Medley Capital Corporation (MCC) is an externally managed BDC currently in the midst of a three-way merger with it’s manager (MDLY) and an affiliated private non-traded BDC (Sierra).  MCC is not a good BDC. The Taube brothers who oversee the Medley complex have a well-deserved reputation for self-interest and incompetence which I won’t try to defend. Nevertheless, the setup here provides for an asymmetric risk-return profile around the prospective transaction with 25%+ upside if the deal closes and limited downside if the deal breaks.  

A Very Brief Background

On August 8, 2018 Medley announced that Sierra would acquire both MCC and MDLY with the surviving entity Sierra listing on the NYSE.  The transaction was challenged by FrontFour partners in Delaware Chancery Court on grounds that the Medley Capital board breached its fiduciary duties to shareholders by endorsing a transaction for the benefit of the Taube brothers.  The Chancery Court judge found that the transaction was rife with self-dealing by the Taubes (https://courts.delaware.gov/Opinions/Download.aspx?id=287070) and in effect a backdoor bailout of troubled Medley Management (MDLY).  The decision is worth reading if only for the sad picture it paints of the realities of corporate governance  in many companies versus theoretical legal fictions such as independent directors.

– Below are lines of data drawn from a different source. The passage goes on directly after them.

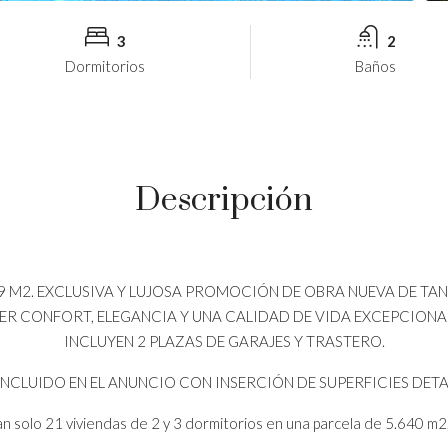
3
2
Dormitorios
Baños
Descripción
.59 M2. EXCLUSIVA Y LUJOSA PROMOCIÓN DE OBRA NUEVA DE TAN
 CONFORT, ELEGANCIA Y UNA CALIDAD DE VIDA EXCEPCIONAL 
INCLUYEN 2 PLAZAS DE GARAJES Y TRASTERO.
INCLUIDO EN EL ANUNCIO CON INSERCIÓN DE SUPERFICIES DETA
 solo 21 viviendas de 2 y 3 dormitorios en una parcela de 5.640 m2, co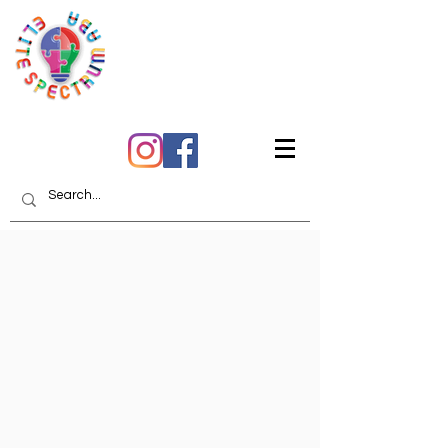
Itọju Didara O Le
Gbẹkẹle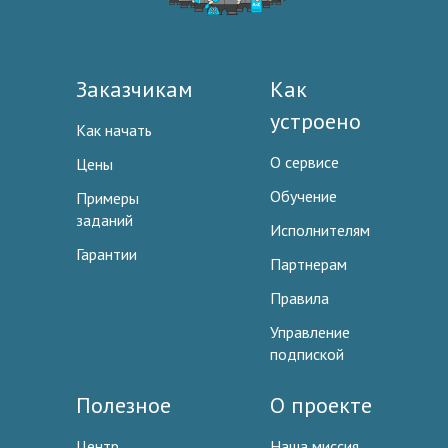
Заказчикам
Как
устроено
Как начать
О сервисе
Цены
Обучение
Примеры
заданий
Исполнителям
Гарантии
Партнерам
Правила
Управление
подпиской
Полезное
О проекте
Центр
Наша миссия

On April 16, 2019, MCC and Frontfour announced a settlement whereby MCC would conduct a go-shop period, and, if no superior deal emerged, MCC shareholders would receive an additional $17MM in cash and $30MM of stock in Sierra (priced off the most recent Sierra NAV).  In October 2019 the go-shop expired with no superior offer and in November the Chancery Court approved the settlement along with an award of contingent attorneys fees. There is another class action in New York State Court challenging the deal from the Sierra shareholder side which was delayed while the Delaware litigation was pending.  While we see a low probability that this litigation prevents the transactions, the legal system is difficult to predict and the risk is not immaterial. We also expect that MCC and Sierra shareholders will vote to approve the transactions.  

Two Scenarios

If the proposed transaction closes, each share of MCC will be exchanged for 0.66 shares of Sierra.  We estimate that the current pro-forma NAV of Sierra is 5.80. We assume that the new Sierra will continue to trade at a sizable discount to NAV of 55%.  This provides $2.11 of value per MCC share. But there is an additional $0.61 if the deal closes as the result of the Frontfour litigation settlement. MCC shareholders will receive $17MM in cash ($0.31/shr) and $30MM of Sierra shares ($0.30 at 55% of NAV).  Thus the total deal consideration has a value of $2.72 which is 25% above the last closing price for MCC. If when the dust finally settles, Sierra trades at a still pathetic but not priced for death NAV discount of 65%, then the return rises to 45%.

And what if the deal fails to close?  MCC already trades at 48% of NAV. We do expect some pressure on NAV as credit costs are ticking up for lower quality BDCs.  But this is not a hyper-leveraged entity. MCC has just 265MM debt against an investment portfolio of $475MM. 48% of NAV is already a distressed valuation which incorporates (and probably overshoots to the downside) both the quality of MCC’s assets and the Taube brothers.  While there might be technical selling if the deal breaks due to unwinding merger arbitrage, we see fundamental valuation support at these levels. There are even scenarios in which a deal break could be positive for MCC. If something were to occur whereby MDLY loses the MCC management contract to a more respected party then MCC would likely erase some amount of its punitive NAV discount.

We like the setup with limited fundamental downside in a break scenario and meaningful upside upon merger consummation.  While we do think it is significantly more probable than not that the deal closes, we recognize that there is sufficient hair here to raise doubts and thus appreciate the downside valuation support.  Meanwhile the upside scenario would be realized with a hard catalyst at some point in 2020.

 

I do not hold a position with the issuer such as employment, directorship, or consultancy.
I and/or others I advise hold a material investment in the issuer's securities.